§ **Le problème**
D'après le texte sur le Concordat en Alsace-Moselle, quelle religion ne bénéficie pas du régime local des cultes ?

§ **Bloc de texte**

La laïcité en débat

Le Concordat en Alsace-Moselle, une épine dans le pied de la République

Opinions Hyperdebat propose un débat méthodique sur l'avenir du Concordat en Alsace-Moselle. Après avoir classé les arguments des uns et des autres et tenté de mettre la question en perspective, le facilitateur donne ici son point de vue.

Religions – État : des relations compliquées (Crédit photo : Lucy Nieto, Flickr)

Le Concordat est indéniablement une épine dans le pied de la République. Discrète, peu visible, elle commence à faire mal. Le Concordat met en effet à mal deux grands principes républicains, le principe de laïcité et le principe d’égalité, celui-ci doublement, car il introduit des inégalités entre régions et entre religions. L’islam, il faut le rappeler, ne bénéficie pas du régime local des cultes.

§ **Données extraites**
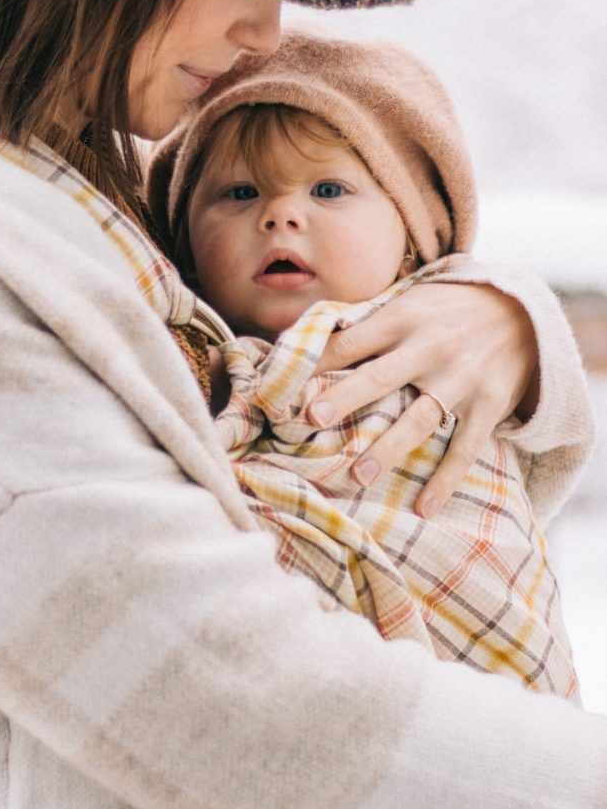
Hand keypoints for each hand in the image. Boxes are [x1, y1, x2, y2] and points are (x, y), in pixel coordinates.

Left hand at [306, 283, 538, 517]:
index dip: (316, 362)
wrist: (525, 313)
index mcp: (403, 318)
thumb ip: (371, 320)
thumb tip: (313, 338)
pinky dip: (446, 479)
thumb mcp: (413, 300)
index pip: (351, 342)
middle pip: (381, 377)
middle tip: (312, 420)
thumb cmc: (451, 309)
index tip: (283, 385)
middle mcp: (430, 348)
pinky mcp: (489, 405)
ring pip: (421, 419)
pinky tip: (424, 508)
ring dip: (389, 448)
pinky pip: (466, 447)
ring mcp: (462, 379)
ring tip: (359, 475)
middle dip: (346, 398)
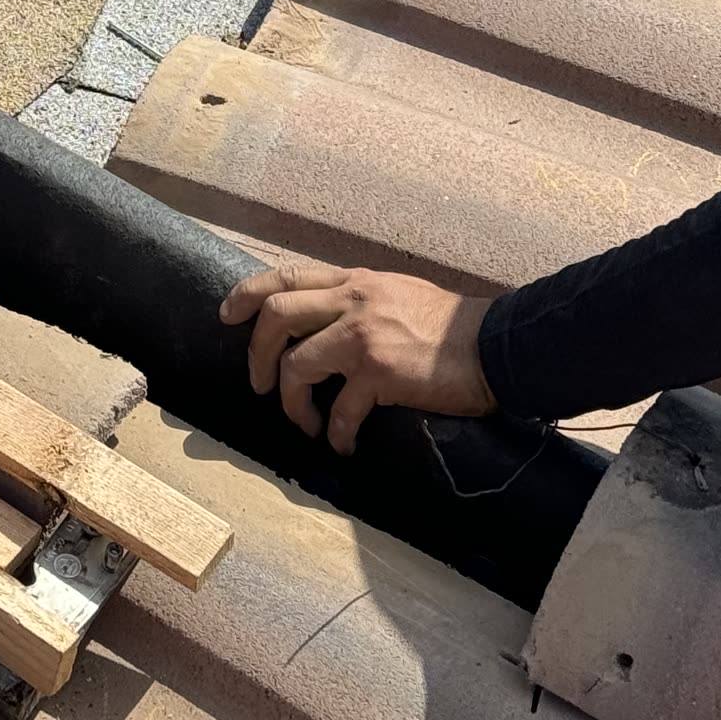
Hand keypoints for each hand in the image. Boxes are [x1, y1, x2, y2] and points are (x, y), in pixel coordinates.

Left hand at [219, 259, 496, 455]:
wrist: (493, 345)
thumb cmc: (449, 325)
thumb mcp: (394, 292)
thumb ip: (357, 300)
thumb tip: (326, 321)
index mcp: (353, 280)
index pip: (285, 275)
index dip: (247, 293)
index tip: (227, 315)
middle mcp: (352, 300)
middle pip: (276, 317)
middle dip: (258, 356)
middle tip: (263, 385)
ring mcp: (363, 335)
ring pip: (297, 366)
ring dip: (293, 404)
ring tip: (309, 424)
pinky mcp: (379, 373)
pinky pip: (340, 410)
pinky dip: (336, 434)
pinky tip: (345, 444)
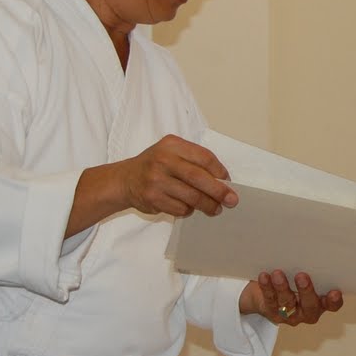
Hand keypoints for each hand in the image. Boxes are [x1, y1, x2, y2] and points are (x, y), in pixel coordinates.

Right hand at [117, 135, 237, 218]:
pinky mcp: (152, 198)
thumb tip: (222, 181)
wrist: (124, 179)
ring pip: (191, 196)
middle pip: (199, 177)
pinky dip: (188, 210)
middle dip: (218, 191)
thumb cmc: (154, 165)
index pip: (204, 157)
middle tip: (231, 200)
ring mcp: (156, 180)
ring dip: (207, 205)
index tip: (228, 181)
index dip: (220, 171)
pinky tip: (188, 207)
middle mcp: (163, 160)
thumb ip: (194, 161)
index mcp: (172, 144)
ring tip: (215, 209)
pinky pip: (180, 208)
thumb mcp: (171, 152)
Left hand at [243, 270, 342, 325]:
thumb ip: (311, 268)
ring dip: (282, 287)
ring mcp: (290, 315)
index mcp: (321, 303)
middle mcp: (307, 311)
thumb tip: (310, 246)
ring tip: (278, 274)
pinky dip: (267, 287)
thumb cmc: (293, 278)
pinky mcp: (272, 312)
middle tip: (302, 276)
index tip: (335, 292)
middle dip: (306, 291)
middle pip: (310, 306)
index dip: (334, 301)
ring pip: (287, 303)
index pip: (332, 305)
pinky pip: (270, 299)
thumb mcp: (305, 275)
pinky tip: (264, 277)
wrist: (266, 293)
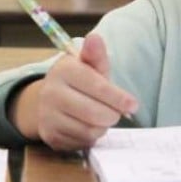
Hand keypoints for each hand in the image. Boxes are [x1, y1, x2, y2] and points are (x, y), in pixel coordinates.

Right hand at [11, 34, 137, 150]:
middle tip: (115, 112)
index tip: (133, 105)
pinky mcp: (50, 136)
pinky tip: (86, 126)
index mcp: (63, 70)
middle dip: (112, 115)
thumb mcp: (89, 65)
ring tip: (99, 117)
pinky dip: (90, 137)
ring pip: (90, 131)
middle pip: (95, 113)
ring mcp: (47, 116)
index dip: (119, 98)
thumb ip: (96, 55)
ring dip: (102, 127)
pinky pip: (81, 143)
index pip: (98, 87)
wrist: (48, 100)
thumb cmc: (78, 81)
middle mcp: (51, 93)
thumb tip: (95, 38)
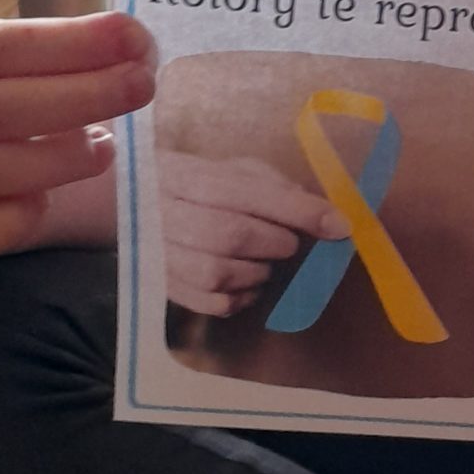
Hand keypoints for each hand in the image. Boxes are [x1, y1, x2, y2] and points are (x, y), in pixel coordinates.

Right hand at [0, 13, 156, 267]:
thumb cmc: (6, 106)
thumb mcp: (29, 67)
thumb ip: (75, 54)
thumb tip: (137, 45)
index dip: (67, 43)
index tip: (134, 40)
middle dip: (78, 96)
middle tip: (141, 88)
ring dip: (53, 161)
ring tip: (106, 150)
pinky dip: (6, 223)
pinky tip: (45, 205)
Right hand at [157, 148, 347, 317]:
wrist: (133, 206)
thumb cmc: (200, 185)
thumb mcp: (235, 170)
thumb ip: (275, 186)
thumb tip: (321, 213)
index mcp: (191, 176)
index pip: (249, 192)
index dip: (298, 212)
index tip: (340, 227)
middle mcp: (167, 214)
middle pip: (231, 235)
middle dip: (275, 243)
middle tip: (288, 243)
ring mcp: (160, 254)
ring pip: (219, 274)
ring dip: (258, 273)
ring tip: (263, 262)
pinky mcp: (162, 286)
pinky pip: (210, 303)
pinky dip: (240, 299)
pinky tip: (246, 286)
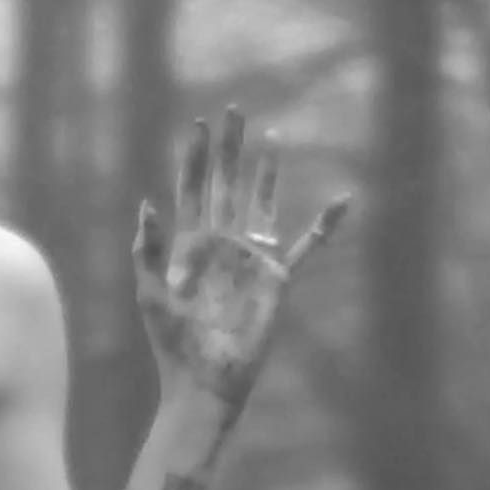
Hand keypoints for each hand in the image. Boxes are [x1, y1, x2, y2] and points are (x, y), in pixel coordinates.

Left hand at [133, 107, 347, 410]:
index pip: (193, 188)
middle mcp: (221, 243)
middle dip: (230, 148)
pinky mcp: (276, 280)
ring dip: (266, 171)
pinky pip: (307, 247)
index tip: (199, 124)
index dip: (195, 157)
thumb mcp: (150, 292)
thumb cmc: (170, 341)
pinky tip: (343, 201)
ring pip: (261, 202)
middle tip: (234, 110)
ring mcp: (250, 258)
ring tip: (272, 136)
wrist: (202, 379)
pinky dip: (325, 226)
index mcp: (188, 243)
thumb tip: (146, 204)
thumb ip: (146, 249)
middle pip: (227, 184)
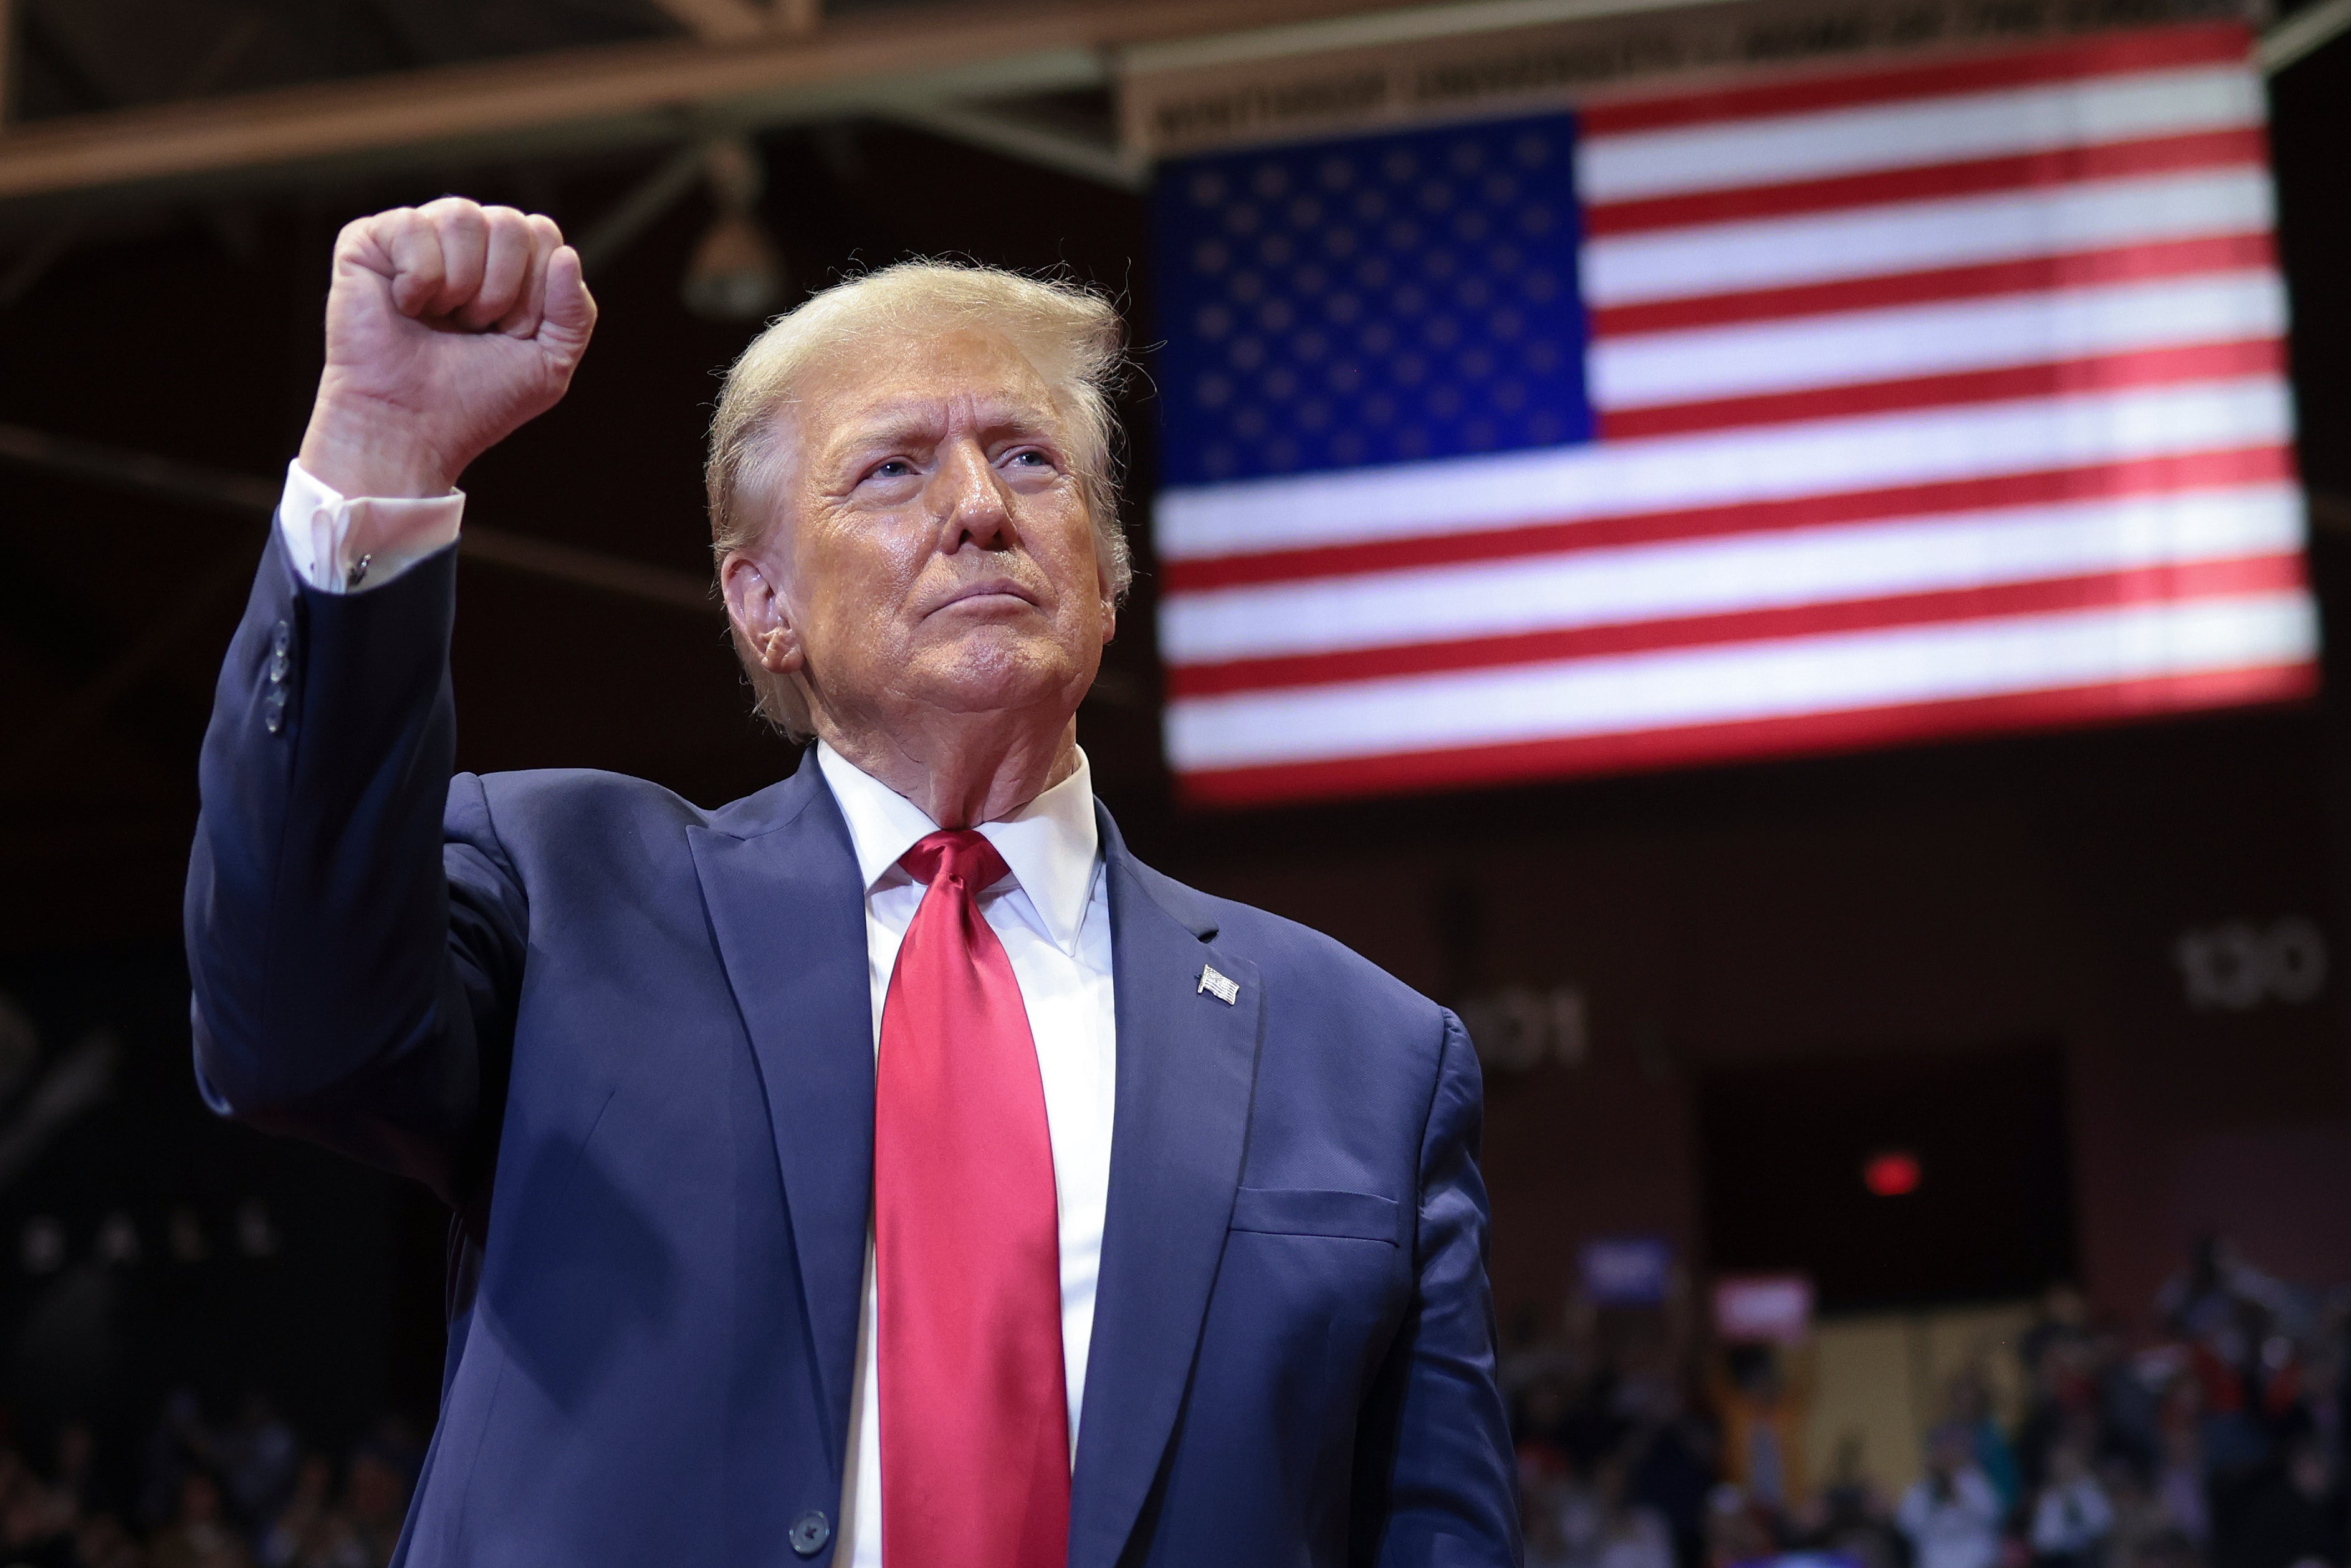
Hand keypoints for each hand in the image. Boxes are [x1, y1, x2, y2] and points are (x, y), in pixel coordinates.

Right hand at [298, 198, 596, 497]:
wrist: (411, 428)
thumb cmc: (476, 400)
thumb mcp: (549, 364)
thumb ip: (576, 312)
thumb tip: (566, 254)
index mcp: (505, 264)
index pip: (542, 234)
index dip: (536, 290)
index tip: (511, 332)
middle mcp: (462, 244)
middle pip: (510, 222)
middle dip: (503, 289)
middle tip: (474, 328)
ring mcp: (416, 238)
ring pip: (463, 215)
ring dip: (462, 283)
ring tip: (441, 318)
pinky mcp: (368, 241)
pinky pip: (413, 224)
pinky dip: (419, 277)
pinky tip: (404, 307)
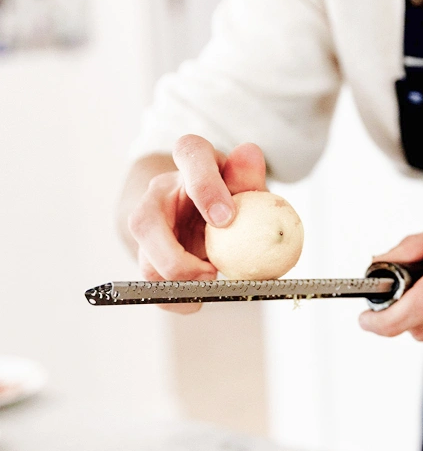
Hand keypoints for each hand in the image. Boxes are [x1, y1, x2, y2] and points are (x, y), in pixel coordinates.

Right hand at [127, 136, 266, 312]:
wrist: (207, 211)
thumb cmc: (231, 193)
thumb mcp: (244, 183)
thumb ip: (247, 176)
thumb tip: (250, 152)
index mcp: (190, 159)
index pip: (190, 155)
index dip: (205, 187)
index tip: (226, 219)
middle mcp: (160, 191)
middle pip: (145, 222)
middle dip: (175, 256)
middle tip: (210, 273)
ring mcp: (149, 225)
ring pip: (144, 259)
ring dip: (177, 282)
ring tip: (210, 287)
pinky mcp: (148, 255)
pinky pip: (153, 284)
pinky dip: (176, 299)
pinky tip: (199, 299)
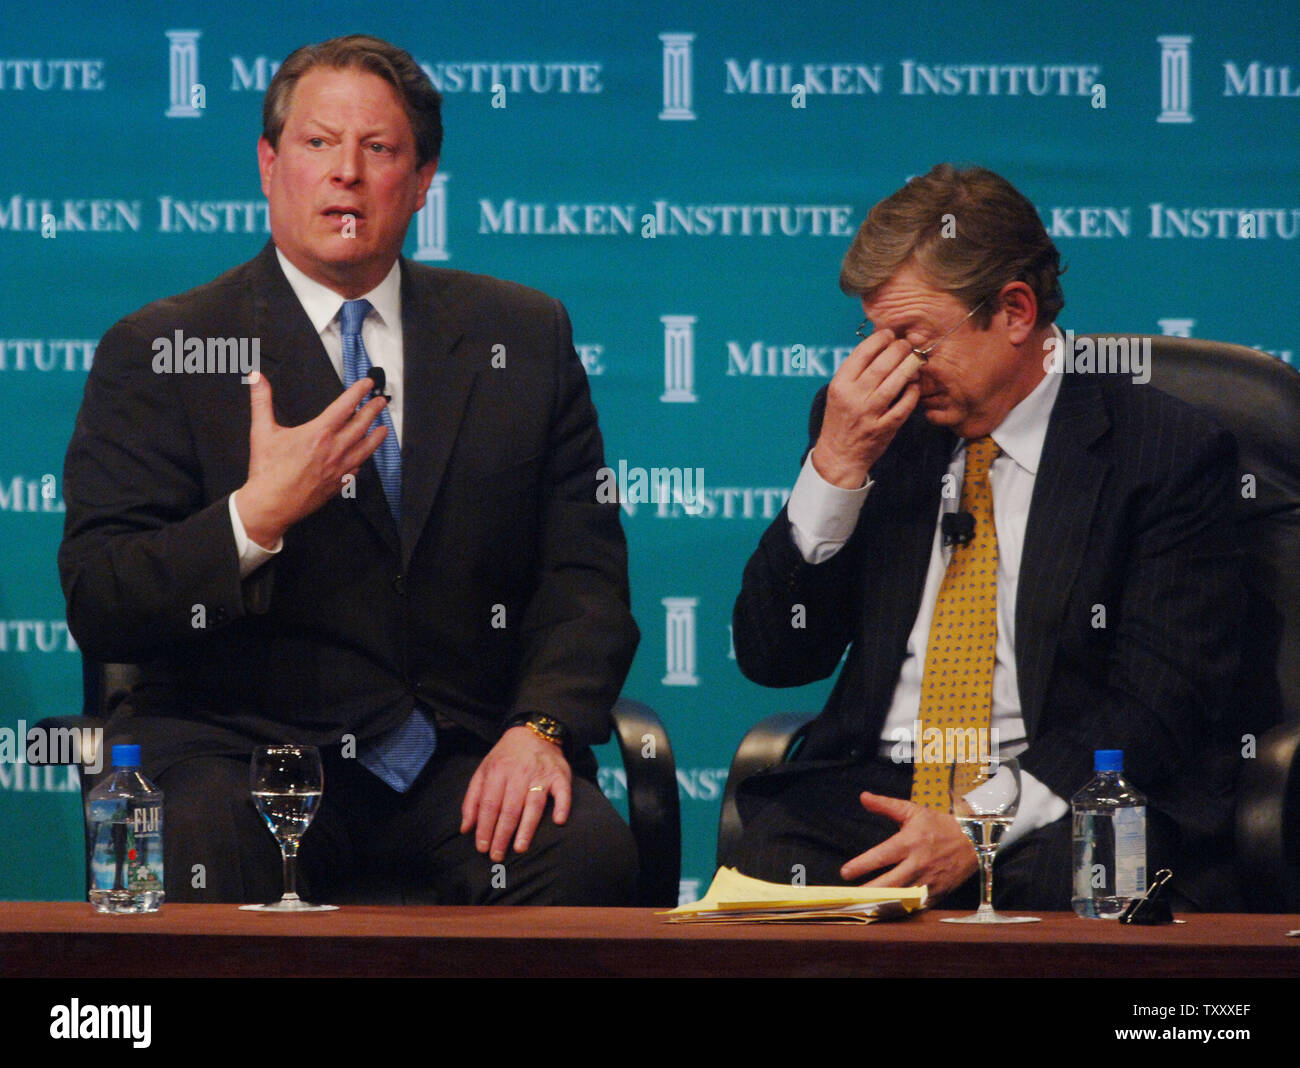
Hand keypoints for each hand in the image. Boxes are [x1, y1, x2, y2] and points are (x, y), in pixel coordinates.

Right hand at [236, 371, 389, 546]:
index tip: (368, 383)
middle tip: (382, 401)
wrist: (271, 505)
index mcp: (319, 433)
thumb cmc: (267, 470)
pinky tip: (363, 459)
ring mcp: (339, 468)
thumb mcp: (262, 431)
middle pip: (361, 425)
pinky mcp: (339, 484)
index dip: (358, 392)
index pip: (345, 406)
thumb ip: (262, 401)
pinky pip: (356, 470)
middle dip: (373, 410)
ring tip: (384, 429)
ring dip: (376, 437)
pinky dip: (362, 461)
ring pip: (365, 449)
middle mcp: (335, 449)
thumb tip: (256, 377)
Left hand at [461, 726, 571, 862]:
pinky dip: (562, 805)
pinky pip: (562, 792)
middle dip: (502, 834)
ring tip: (519, 847)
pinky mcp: (560, 775)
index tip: (482, 848)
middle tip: (497, 855)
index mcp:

§ **Résultat de l'exercice**
L'islam.